Zo Williams2:02 PM (7 hours ago)
to me
Topic: “Use Me Up” “Are You Loved — Or Are You Useful?”
The Necessary Use and Misuse of Each Other in Love, Trauma, Healing, and Human Need Synopsis: Somewhere right now, a woman quietly realizes the relationship shifted the moment she stopped emotionally overextending herself. Somewhere right now, a man silently recognizes nobody reaches for him unless he is producing, protecting, fixing, paying, solving, or emotionally absorbing everybody else’s chaos. Somewhere right now, two exhausted people mistake depletion for devotion because suffering together feels more familiar than being seen clearly. Tonight’s conversation dismantles one of the most protected lies inside modern intimacy: the fantasy that relationships exist outside of need, utility, exchange, dependency, and psychological function. Human beings use each other. Parents use children for meaning. Children use parents for identity. Lovers use lovers for regulation, healing, validation, protection, sex, comfort, status, stability, and relief from loneliness. The real danger begins when mutual need quietly mutates into emotional extraction. How many people feel valuable only while serving a psychological function inside somebody else’s unresolved wounds? How many relationships secretly operate like emotional labor contracts disguised as romance? Tonight we confront the terrifying possibility that many people never learned how to love another human being beyond what that person provides emotionally, psychologically, sexually, financially, or spiritually. Because the moment usefulness disappears, many relationships suddenly reveal their real foundation.
Questions to consider:
- How many people say “I love you” when what they really mean is, “Please don’t stop providing the emotional function I built my identity around”?

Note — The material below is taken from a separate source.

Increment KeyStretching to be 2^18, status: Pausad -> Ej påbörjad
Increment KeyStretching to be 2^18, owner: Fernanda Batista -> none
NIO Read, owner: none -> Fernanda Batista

- At what point does being “needed” become the drug people confuse with being loved?
- If somebody only feels emotionally safe when you are overextending yourself, are they loving you—or harvesting your exhaustion?

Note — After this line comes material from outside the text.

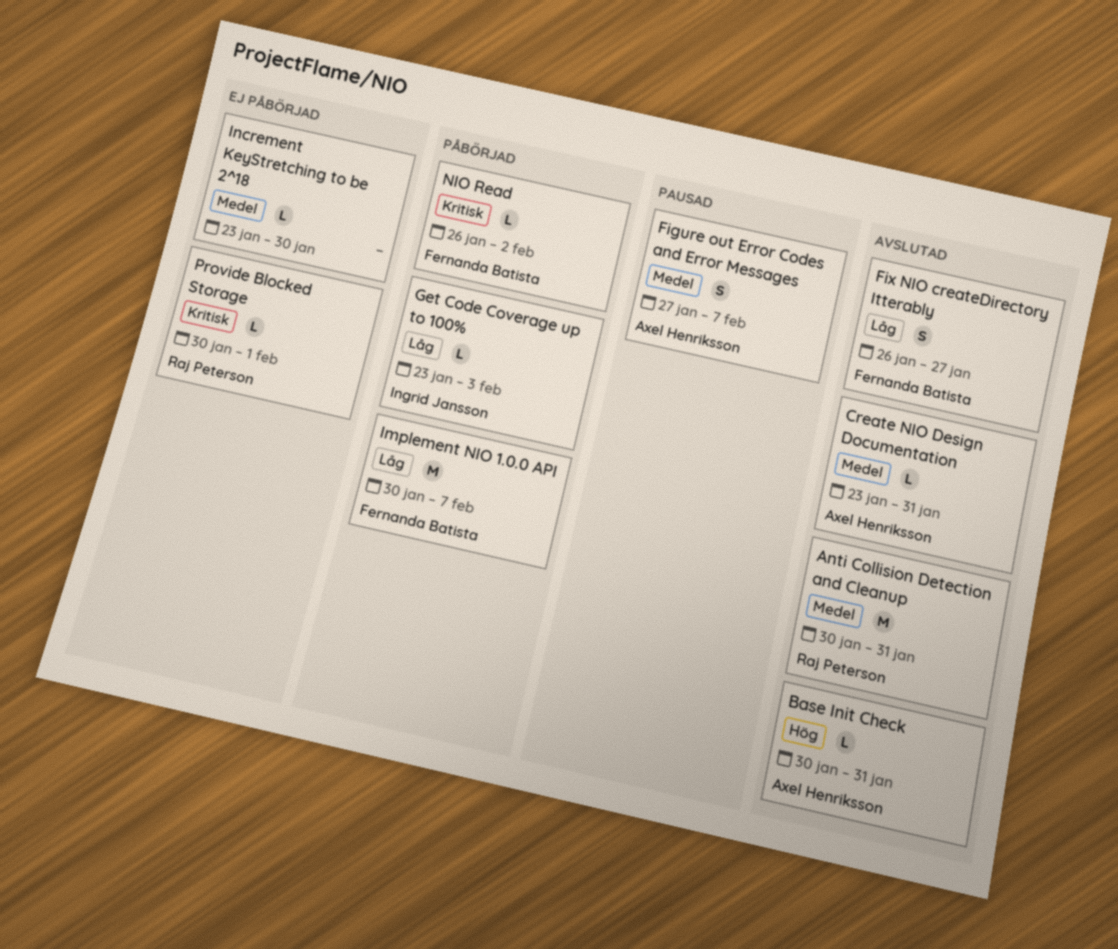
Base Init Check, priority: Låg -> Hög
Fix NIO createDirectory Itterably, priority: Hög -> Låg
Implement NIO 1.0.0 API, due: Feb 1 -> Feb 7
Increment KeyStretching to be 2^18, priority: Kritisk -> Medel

- How much of modern dating secretly revolves around finding someone willing to subsidize your unhealed childhood emotionally, sexually, psychologically, financially, or spiritually?

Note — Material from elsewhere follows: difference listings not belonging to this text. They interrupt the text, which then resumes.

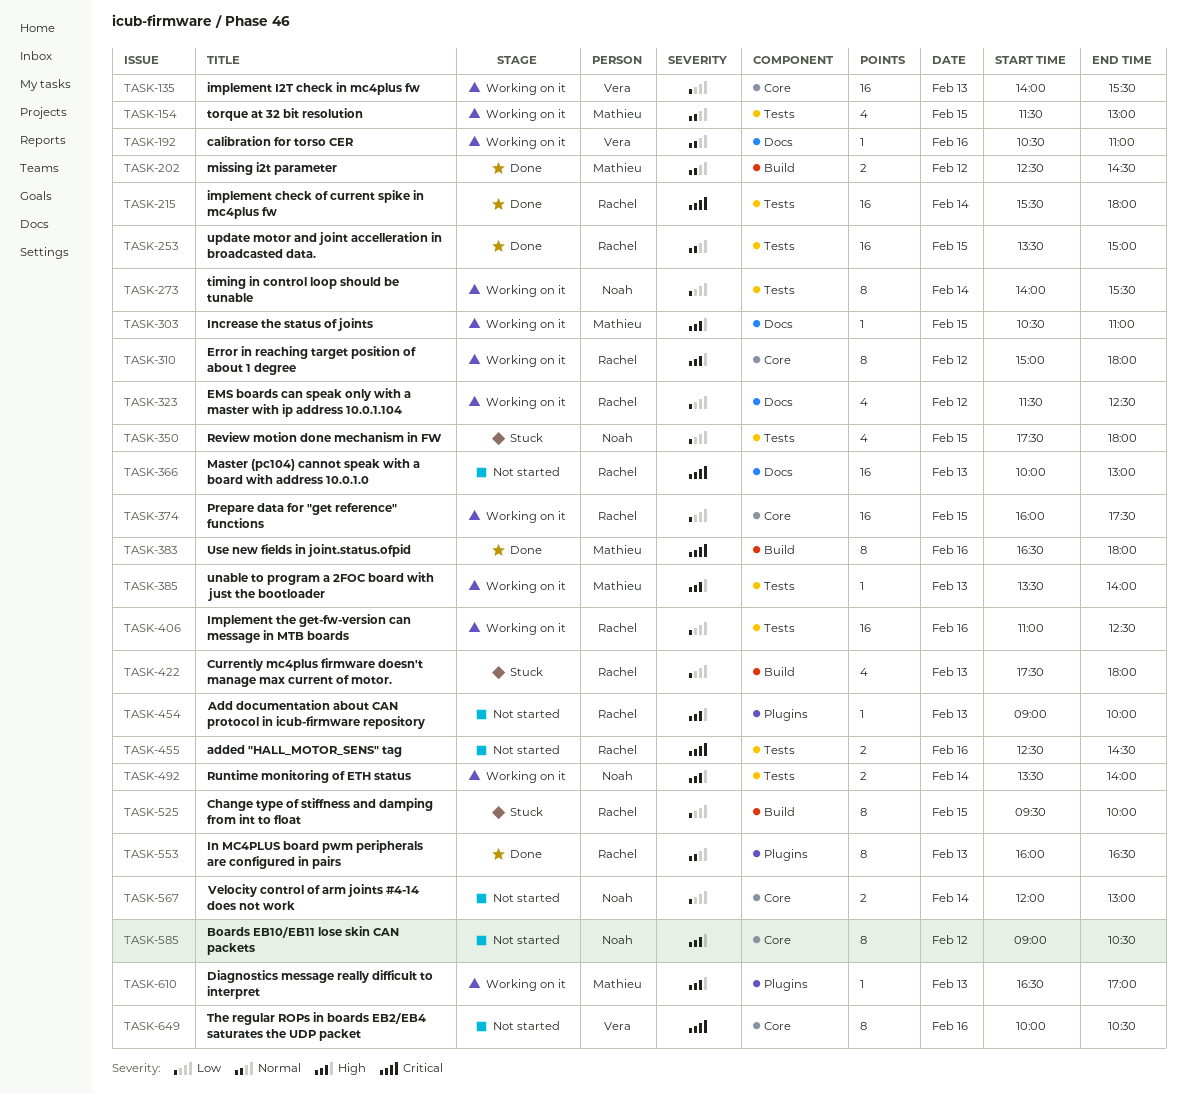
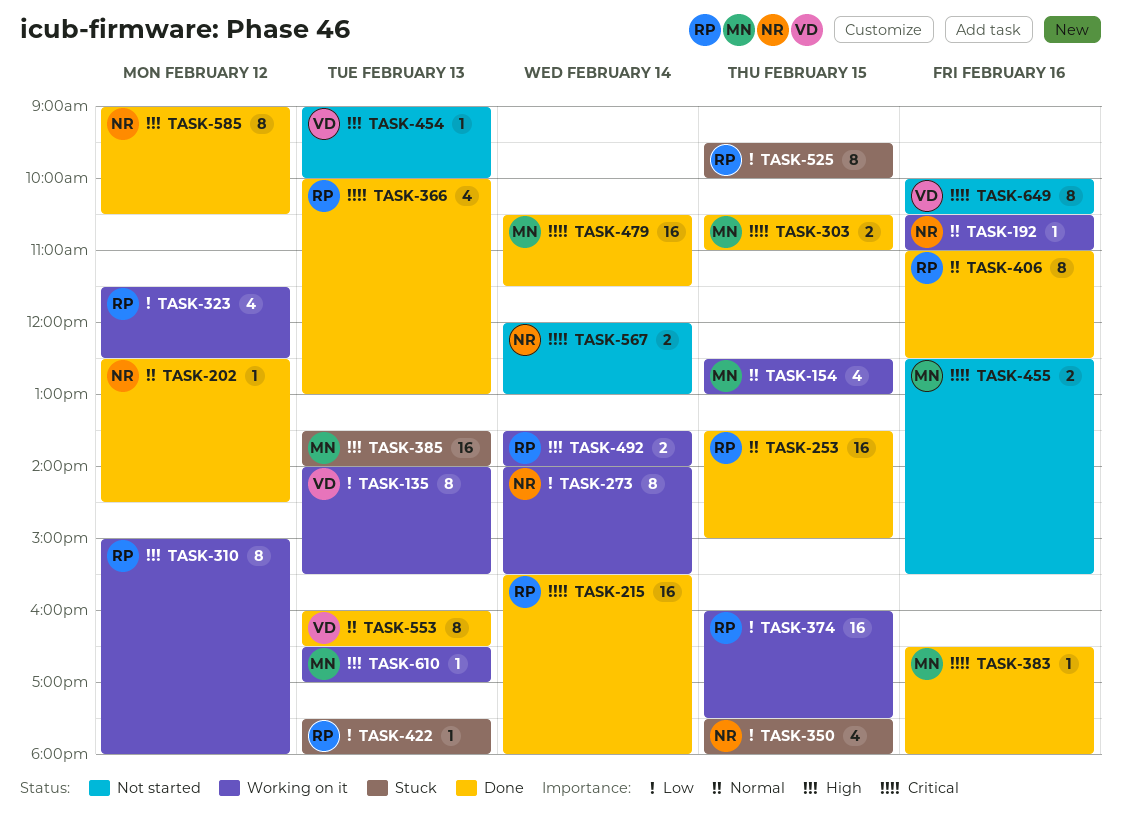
TASK-135, estimate: 16 -> 8
TASK-154, begins: 11:30 -> 12:30
TASK-192, owner: Vera -> Noah
TASK-202, owner: Mathieu -> Noah
TASK-202, estimate: 2 -> 1
TASK-303, status: Working on it -> Done
TASK-303, priority: High -> Critical
TASK-303, estimate: 1 -> 2
TASK-366, status: Not started -> Done
TASK-366, estimate: 16 -> 4
TASK-383, estimate: 8 -> 1
TASK-385, status: Working on it -> Stuck
TASK-385, estimate: 1 -> 16
TASK-406, status: Working on it -> Done
TASK-406, priority: Low -> Normal
TASK-406, estimate: 16 -> 8
TASK-422, estimate: 4 -> 1
TASK-454, owner: Rachel -> Vera
TASK-455, owner: Rachel -> Mathieu
TASK-455, ends: 14:30 -> 15:30
TASK-479: none -> present
TASK-492, owner: Noah -> Rachel
TASK-553, owner: Rachel -> Vera
TASK-567, priority: Low -> Critical
TASK-585, status: Not started -> Done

- Why do so many people panic the moment their usefulness to others begins to decline with age, illness, unemployment, emotional boundaries, or self-respect?
- Have you noticed that some people call you “selfish” the exact moment you stop functioning as free emotional labor?
- If your relationship collapsed the second you stopped over-performing, was it ever intimacy—or was it employment with kissing?